Investigators are looking into the causes of a fire that broke out in the aft electric equipment bay of a Japan Airlines Boeing 787 shortly after passengers deplaned at Boston’s Logan International Airport on Jan. 7.
The JAL 787, which was delivered to the airline on Dec. 20, had been on the ground for 25 min. when smoke was detected in the cabin. Boeing says it is “working with our customer” to understand the issue, but declines to discuss specifics. Reports elsewhere indicate the source was an exploding lithium-ion (Li-ion) battery, which provides power to start the auxiliary power unit (APU).
The incident is the latest in a series of electrical system-related issues to dog the 787 over recent weeks. Problems in a power distribution panel forced the diversion of a United Airlines 787 to Louis Armstrong New Orleans International Airport on Dec. 4, while subsequent electrical system-related issues have been reported by Qatar Airways and LAN Airlines.
The APU battery is one of two primary batteries in the 787, the other being the main battery in the forward electrical equipment bay. Both are Li-ion units provided by Japan-based battery manufacturer GS Yuasa, as part of the Thales-supplied electrical power conversion system. This marked the first commercial aviation application of Li-ion technology and was selected over contemporary nickel-cadmium because it provides 100% greater energy storage capacity and double the energy from the same sized unit.

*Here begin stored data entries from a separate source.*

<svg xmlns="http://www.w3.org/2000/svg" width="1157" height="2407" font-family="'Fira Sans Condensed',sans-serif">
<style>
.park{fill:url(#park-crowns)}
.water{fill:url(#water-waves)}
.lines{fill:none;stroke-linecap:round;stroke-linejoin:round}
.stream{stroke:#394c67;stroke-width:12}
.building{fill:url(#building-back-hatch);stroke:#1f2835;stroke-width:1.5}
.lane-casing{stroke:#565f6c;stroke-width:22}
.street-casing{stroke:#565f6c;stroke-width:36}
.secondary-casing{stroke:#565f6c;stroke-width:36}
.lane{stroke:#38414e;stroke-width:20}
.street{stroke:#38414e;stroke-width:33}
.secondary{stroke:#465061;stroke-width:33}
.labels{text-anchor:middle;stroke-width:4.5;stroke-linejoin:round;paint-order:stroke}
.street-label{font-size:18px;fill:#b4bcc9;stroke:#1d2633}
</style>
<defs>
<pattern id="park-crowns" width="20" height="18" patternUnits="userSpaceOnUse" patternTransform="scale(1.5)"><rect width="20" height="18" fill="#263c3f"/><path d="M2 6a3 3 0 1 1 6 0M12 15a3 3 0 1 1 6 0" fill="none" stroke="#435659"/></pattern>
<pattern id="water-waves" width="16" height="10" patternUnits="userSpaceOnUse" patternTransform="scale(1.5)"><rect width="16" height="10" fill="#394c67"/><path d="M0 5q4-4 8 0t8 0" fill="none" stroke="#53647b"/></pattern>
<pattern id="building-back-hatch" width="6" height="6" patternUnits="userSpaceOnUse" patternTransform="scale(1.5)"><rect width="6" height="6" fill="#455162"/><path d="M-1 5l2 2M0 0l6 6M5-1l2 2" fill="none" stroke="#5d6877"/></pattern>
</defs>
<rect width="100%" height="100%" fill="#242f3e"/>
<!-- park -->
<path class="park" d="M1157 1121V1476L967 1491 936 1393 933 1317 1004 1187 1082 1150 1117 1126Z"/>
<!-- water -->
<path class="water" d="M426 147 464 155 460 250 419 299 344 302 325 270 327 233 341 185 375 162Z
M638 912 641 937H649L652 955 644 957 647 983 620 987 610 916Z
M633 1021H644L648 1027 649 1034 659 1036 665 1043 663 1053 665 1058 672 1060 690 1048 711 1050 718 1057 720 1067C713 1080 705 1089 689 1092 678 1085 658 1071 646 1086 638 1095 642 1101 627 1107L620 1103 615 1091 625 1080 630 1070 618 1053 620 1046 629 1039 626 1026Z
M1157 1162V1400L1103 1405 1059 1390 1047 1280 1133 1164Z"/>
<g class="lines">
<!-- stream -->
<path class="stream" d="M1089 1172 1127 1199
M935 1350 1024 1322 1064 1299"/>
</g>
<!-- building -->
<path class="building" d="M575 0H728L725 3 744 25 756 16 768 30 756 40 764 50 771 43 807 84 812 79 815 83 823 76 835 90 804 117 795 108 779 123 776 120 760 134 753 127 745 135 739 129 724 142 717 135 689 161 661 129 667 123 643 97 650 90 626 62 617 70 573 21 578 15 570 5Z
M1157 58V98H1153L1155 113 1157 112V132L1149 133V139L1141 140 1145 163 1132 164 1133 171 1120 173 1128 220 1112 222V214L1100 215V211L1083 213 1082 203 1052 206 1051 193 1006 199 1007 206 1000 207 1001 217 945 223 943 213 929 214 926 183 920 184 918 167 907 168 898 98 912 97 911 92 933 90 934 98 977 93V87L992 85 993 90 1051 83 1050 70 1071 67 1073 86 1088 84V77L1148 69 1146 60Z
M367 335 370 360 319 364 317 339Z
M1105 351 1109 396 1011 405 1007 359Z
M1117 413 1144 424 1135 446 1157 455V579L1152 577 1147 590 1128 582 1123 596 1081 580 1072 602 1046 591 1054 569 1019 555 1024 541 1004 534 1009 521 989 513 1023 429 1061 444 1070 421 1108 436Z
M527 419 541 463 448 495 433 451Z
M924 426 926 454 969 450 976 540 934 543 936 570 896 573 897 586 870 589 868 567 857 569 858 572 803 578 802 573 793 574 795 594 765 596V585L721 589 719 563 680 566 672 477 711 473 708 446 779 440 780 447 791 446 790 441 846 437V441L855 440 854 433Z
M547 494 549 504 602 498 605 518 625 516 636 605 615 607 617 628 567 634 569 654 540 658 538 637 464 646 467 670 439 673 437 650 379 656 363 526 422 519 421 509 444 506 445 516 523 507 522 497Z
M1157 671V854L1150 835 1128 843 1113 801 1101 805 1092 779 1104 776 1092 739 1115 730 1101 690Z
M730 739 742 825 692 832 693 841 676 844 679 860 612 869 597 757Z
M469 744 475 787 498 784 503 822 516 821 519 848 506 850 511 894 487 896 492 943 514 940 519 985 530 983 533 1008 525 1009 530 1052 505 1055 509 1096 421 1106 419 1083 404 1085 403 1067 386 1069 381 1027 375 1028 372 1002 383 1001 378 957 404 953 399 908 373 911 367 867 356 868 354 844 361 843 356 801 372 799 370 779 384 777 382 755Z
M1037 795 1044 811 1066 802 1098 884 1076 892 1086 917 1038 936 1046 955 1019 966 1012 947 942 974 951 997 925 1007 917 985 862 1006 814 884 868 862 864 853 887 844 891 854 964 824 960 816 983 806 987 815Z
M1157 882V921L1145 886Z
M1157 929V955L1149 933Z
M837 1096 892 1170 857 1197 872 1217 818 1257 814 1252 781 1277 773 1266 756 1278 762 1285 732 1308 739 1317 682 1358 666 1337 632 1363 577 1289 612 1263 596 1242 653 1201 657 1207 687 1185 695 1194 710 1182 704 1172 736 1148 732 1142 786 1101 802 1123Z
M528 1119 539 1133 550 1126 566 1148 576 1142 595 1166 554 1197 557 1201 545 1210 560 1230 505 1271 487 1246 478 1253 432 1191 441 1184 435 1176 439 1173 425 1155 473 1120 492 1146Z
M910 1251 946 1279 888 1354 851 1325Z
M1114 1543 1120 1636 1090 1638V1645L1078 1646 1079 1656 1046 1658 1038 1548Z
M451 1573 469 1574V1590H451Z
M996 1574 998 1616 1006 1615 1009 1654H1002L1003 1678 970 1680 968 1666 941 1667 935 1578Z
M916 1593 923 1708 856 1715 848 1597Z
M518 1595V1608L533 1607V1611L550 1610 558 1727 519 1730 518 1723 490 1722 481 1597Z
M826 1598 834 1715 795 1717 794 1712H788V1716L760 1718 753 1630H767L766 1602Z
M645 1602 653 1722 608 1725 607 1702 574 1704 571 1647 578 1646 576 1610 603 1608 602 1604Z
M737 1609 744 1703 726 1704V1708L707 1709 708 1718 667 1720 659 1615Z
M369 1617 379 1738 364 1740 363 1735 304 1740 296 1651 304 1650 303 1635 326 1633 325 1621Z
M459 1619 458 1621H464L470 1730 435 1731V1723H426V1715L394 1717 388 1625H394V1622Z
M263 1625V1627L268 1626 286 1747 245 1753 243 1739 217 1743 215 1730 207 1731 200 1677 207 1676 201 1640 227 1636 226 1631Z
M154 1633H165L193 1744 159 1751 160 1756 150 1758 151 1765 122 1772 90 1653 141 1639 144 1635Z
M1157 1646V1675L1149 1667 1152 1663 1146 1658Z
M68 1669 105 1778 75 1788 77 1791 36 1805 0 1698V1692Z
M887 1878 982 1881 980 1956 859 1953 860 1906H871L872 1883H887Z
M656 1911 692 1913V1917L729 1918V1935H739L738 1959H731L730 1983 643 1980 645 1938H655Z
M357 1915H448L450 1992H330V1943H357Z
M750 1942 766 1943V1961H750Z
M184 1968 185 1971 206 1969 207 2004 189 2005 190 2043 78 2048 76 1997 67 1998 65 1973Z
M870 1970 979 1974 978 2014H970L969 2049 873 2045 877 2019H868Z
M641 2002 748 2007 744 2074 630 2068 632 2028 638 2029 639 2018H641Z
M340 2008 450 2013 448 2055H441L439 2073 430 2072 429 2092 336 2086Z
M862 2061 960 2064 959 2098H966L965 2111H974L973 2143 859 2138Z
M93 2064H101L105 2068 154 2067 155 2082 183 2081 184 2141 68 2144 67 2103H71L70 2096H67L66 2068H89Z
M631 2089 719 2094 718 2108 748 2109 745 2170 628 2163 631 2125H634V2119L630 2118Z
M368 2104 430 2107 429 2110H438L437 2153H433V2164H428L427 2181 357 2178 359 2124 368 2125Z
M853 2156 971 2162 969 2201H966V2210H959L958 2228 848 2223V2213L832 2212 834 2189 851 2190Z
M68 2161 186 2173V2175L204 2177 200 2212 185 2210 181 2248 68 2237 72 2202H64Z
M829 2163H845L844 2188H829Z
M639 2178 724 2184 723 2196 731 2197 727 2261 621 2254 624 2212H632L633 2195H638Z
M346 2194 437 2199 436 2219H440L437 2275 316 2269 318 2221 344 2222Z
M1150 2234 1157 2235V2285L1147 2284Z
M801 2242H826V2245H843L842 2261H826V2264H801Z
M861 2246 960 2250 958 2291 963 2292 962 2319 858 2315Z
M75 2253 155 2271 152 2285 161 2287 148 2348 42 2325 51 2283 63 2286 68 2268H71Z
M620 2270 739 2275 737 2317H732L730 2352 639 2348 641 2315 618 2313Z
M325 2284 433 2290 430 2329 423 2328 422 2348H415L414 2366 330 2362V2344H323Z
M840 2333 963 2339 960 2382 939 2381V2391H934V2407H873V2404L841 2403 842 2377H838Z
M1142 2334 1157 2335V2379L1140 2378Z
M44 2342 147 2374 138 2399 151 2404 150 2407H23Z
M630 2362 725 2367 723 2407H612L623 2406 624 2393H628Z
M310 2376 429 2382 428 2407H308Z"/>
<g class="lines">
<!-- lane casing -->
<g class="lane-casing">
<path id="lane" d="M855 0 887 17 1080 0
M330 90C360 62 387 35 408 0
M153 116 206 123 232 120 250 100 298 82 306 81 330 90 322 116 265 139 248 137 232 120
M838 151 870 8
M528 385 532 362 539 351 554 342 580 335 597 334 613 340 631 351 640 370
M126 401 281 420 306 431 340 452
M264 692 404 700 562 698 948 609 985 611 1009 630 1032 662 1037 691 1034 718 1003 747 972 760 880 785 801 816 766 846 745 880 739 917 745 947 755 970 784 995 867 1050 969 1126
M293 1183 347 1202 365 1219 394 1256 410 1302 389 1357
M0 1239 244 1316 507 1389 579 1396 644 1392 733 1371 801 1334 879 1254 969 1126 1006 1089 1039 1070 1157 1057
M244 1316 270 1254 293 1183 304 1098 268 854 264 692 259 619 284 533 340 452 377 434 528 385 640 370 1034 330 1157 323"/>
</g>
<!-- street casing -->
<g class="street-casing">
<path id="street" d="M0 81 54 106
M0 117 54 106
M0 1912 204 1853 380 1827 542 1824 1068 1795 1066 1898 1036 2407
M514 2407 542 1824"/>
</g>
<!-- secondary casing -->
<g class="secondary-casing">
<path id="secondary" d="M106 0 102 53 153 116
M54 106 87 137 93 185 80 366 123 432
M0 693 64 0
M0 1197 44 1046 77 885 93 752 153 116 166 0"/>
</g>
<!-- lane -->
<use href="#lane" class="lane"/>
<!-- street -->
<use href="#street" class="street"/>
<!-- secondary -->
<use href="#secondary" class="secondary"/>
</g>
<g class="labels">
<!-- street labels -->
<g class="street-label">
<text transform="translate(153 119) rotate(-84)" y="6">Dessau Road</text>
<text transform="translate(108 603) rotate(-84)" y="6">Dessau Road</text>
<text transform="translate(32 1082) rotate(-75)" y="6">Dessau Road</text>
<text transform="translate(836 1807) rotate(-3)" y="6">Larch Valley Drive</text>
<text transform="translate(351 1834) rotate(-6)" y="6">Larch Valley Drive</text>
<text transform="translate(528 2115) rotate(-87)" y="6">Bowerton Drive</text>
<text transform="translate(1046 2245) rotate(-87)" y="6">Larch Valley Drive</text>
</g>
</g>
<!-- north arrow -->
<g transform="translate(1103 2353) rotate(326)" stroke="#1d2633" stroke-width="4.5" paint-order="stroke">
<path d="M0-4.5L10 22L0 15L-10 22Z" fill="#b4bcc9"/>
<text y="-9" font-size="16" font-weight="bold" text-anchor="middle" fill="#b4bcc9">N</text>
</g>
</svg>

Despite certification conditions set by the FAA in 2007 regarding the use of the technology, the unit’s manufacturer says battery management electronics “guarantees multiple levels of safety features.” In a statement made at the time of the contract award, GS Yuasa said the “prismatic sealed battery design is capable of withstanding extreme operating conditions far greater than those normally seen in commercial aircraft operation and requires absolutely no maintenance.”